- PROBLEM STATEMENT -
In the data that follows, give the number of lines containing the word "thủy". Offer no additional comment.

==== DATA SHOWN ====

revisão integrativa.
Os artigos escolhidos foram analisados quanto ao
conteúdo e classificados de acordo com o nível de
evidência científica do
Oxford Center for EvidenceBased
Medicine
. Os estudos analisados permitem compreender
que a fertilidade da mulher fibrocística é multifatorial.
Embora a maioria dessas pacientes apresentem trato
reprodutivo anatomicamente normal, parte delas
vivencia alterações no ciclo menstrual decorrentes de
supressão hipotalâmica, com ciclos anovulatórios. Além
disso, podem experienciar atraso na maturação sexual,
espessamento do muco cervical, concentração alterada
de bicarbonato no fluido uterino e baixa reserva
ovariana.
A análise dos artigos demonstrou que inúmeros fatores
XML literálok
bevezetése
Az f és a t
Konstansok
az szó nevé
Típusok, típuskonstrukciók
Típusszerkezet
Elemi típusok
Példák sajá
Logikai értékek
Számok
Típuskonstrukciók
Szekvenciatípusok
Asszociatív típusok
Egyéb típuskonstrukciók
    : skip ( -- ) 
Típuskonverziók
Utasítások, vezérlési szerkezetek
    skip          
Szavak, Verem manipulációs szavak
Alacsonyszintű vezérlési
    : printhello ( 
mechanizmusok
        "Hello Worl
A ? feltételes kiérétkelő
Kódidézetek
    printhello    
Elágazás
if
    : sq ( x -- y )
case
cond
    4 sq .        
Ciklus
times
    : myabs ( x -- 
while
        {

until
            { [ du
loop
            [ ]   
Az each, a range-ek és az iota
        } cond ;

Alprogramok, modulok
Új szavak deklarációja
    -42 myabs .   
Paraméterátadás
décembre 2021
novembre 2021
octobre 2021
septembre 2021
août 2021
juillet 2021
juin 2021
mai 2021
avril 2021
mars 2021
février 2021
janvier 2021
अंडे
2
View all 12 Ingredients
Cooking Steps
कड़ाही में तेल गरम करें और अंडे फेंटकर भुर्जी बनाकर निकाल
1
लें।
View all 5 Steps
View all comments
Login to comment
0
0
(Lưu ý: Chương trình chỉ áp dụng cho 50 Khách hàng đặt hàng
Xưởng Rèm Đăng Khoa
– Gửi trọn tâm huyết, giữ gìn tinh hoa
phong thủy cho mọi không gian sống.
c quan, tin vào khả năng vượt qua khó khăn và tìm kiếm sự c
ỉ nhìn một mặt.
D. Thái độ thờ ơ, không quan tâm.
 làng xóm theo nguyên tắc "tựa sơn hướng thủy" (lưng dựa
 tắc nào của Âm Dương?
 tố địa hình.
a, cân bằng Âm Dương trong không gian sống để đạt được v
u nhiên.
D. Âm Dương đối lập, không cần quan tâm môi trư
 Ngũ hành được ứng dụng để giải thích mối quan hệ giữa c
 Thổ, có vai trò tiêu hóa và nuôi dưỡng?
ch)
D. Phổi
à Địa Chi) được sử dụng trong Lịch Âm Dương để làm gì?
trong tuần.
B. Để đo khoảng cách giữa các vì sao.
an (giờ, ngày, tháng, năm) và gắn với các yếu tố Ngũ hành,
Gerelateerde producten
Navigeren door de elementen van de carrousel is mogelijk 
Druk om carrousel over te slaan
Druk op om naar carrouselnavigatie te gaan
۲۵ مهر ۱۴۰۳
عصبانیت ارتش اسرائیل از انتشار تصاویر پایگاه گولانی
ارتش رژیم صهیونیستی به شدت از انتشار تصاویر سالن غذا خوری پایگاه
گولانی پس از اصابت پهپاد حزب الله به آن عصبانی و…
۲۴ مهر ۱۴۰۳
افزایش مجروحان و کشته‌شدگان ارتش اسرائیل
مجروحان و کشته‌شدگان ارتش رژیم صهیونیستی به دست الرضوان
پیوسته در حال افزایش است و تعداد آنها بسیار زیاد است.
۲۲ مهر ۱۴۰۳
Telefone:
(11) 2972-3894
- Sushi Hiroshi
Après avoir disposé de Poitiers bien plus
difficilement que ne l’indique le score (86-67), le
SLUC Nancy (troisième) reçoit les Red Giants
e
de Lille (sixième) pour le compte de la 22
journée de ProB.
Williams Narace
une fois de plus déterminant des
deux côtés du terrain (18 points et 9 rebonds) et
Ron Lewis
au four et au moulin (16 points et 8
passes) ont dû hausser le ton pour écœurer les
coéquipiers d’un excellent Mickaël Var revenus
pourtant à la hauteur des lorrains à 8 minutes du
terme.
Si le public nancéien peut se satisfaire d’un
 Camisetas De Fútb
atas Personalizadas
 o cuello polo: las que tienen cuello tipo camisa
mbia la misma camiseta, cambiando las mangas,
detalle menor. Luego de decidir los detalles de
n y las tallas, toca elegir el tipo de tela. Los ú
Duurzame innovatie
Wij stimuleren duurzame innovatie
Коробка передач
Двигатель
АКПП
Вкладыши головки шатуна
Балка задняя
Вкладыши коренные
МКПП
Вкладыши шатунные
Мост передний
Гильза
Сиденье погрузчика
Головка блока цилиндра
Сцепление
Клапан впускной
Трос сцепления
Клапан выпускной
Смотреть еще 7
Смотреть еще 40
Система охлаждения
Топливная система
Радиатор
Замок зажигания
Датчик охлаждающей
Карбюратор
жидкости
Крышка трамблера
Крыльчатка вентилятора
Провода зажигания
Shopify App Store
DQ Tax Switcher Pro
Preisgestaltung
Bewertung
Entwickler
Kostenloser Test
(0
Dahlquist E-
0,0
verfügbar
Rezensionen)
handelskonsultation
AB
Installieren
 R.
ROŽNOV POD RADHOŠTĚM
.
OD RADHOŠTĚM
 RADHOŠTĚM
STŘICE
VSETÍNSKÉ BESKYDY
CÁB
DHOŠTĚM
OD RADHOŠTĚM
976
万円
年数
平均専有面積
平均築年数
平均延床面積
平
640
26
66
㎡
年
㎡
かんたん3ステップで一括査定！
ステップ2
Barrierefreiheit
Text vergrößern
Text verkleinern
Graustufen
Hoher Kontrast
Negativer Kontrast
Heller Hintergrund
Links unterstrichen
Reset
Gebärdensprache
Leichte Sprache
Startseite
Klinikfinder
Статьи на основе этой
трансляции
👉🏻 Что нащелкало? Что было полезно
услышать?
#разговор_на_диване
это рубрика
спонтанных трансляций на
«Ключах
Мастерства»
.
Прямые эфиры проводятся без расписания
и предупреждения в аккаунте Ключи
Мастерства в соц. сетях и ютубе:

====

- REPLY -
2